Sometimes when I wake up my mind is alert and active. I just want to get on with the day and get through everything on my to-do list. Other days, my mind is easily distracted. For example, yesterday morning, I spent what felt about ten minutes looking at the ripples projected on the ceiling from the light of our fish tank.

It’s on days like these that I feel like sacking everything off and going for a long walk. In fact, that’s exactly what I did last month and, as a result, discovered a dismantled railway less than five miles away from our house. The real problem, it would seem, is that that anything that looks or feels repetitive is absolute anathema to me. I also can’t stand to be constrained, either by other people’s requirements, or by the straightjacket of self-imposed routines.

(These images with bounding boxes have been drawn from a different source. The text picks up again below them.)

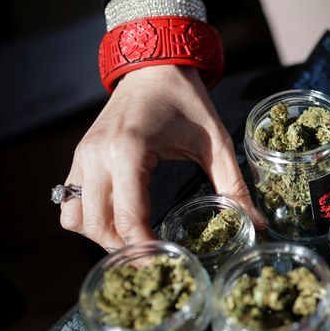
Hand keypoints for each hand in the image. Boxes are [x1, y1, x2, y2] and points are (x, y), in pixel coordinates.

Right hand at [60, 64, 265, 250]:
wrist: (154, 65)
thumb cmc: (187, 100)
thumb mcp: (215, 142)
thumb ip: (234, 185)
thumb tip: (259, 223)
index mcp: (129, 151)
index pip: (128, 217)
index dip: (145, 249)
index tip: (168, 265)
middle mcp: (97, 156)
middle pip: (98, 226)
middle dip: (126, 249)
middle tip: (157, 261)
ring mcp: (82, 157)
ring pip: (76, 219)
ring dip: (103, 238)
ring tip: (138, 243)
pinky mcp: (79, 157)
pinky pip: (70, 202)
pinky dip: (89, 221)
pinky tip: (120, 223)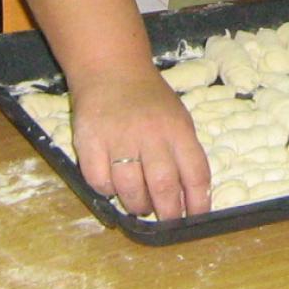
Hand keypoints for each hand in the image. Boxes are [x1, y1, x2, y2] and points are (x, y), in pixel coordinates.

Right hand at [69, 66, 209, 219]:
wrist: (110, 68)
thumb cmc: (149, 99)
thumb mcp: (177, 117)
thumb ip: (184, 153)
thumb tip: (191, 198)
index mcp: (178, 128)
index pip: (196, 173)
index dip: (198, 202)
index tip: (195, 219)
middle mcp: (150, 133)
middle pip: (164, 186)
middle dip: (168, 213)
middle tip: (166, 220)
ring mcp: (118, 137)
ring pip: (130, 190)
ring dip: (137, 205)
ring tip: (139, 204)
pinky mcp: (89, 141)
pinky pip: (99, 181)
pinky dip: (107, 191)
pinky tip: (113, 184)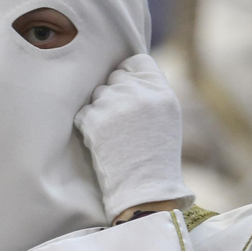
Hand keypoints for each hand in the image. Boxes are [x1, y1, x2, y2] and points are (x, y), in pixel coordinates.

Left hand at [74, 53, 192, 223]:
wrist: (144, 189)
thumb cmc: (156, 155)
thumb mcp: (167, 117)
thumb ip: (150, 91)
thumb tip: (124, 72)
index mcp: (161, 92)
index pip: (138, 61)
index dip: (130, 73)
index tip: (128, 87)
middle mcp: (139, 94)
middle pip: (115, 74)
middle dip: (115, 92)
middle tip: (121, 118)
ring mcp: (115, 105)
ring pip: (98, 92)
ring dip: (101, 108)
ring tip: (114, 133)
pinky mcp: (95, 119)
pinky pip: (84, 111)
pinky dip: (89, 124)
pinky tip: (103, 141)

Novelty is what I seem to be programmed to be on the lookout for. It’s certainly something I cherish. I’m not sure that I’m so different to everyone else in that regard, although I do sometimes wonder how people manage to stay in the same job for five years, or even a decade, at a time.

The thing I seem to be good at is actually a side product of this magpie-like search for novelty. It’s an increased tolerance for ambiguity; an ability to swim around in ideas and concepts not fully formed, sometimes with others, sometimes by myself. I suppose I just don’t like jumping to conclusions.

So on days like yesterday, when my mind seems to be particularly fond of pausing, looking around, and wondering, I’ve learned to just let it. Depending on how far down any particular rabbithole I’ve gone by breakfast time tells me whether it’s worth doing any productive work.

As it happened, my routines carried me through yesterday. Do this, and then that, in this order. “Ninety percent of success”, someone once told me, “is showing up”. And therein lies the rub for people who don’t see themselves as cogs in a machine.